Murphy had a very close bond with Houllier during a successful stint at his boyhood club and was visibly emotional when discussing his untimely passing on air.
The former Fulham skipper recalled a story displaying Houllier’s unselfish nature after Liverpool edged past Birmingham on penalties at the Millennium Stadium to win the League Cup in February 2001.
Houllier led Liverpool to five major trophies, including the FA Cup, League Cup and UEFA Cup in a stunning treble success in the 2000/01 campaign.
The first of those accolades came against the Blues, but Murphy was unavailable to participate in the final due to a knee issue.
Murphy joined in with the celebrations after the game, but wasn’t awarded a medal owing to his absence from the showpiece – until Houllier took matters into his own hands.
He explained: “This sums up Houllier. The first trophy we won, I played every round in the League Cup and scored two in the semi-final at home – and then I did my medial [collateral] ligament.
“I only tweaked it but I couldn’t play in the final. And back then there were only medals for the lads who got stripped.
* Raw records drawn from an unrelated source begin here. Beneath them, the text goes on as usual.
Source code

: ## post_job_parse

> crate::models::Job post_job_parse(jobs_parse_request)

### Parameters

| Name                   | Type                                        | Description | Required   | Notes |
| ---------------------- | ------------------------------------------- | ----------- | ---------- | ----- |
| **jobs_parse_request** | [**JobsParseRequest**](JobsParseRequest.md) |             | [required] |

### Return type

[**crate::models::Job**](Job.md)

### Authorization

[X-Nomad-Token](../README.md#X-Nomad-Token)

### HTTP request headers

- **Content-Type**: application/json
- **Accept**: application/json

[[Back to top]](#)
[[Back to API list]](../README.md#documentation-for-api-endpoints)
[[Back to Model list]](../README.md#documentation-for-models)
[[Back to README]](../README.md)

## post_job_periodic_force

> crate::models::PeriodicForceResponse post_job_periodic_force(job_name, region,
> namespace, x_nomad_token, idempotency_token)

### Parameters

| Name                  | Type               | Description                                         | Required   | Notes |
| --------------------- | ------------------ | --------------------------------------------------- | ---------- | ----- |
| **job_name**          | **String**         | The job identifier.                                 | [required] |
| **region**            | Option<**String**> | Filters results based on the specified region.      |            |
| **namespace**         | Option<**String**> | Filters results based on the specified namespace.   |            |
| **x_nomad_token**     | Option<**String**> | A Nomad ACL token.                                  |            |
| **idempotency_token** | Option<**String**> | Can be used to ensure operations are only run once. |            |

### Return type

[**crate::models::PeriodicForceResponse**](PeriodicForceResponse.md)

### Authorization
We won on penalties, luckily really.
“We shouldn’t have won but we did and you’re celebrating without really being too involved because you haven’t played.
“I didn’t get a medal and I thought, ‘you know what it’s not the end of the world, I’m not that big on medals anyway’.
“He [Houllier] said, ‘you haven’t got a medal haven’t you?’ And I said, ‘No.’ So he took his off and gave me his. There and then.
“Now he [could have] done that as an afterthought a day or two later, but to actually acknowledge it there and then – he had that touch of class.
“I couldn’t believe it. I said thank you – it didn’t mean much to him but it was more of a case of him wanting me to have a reward for my contributions.”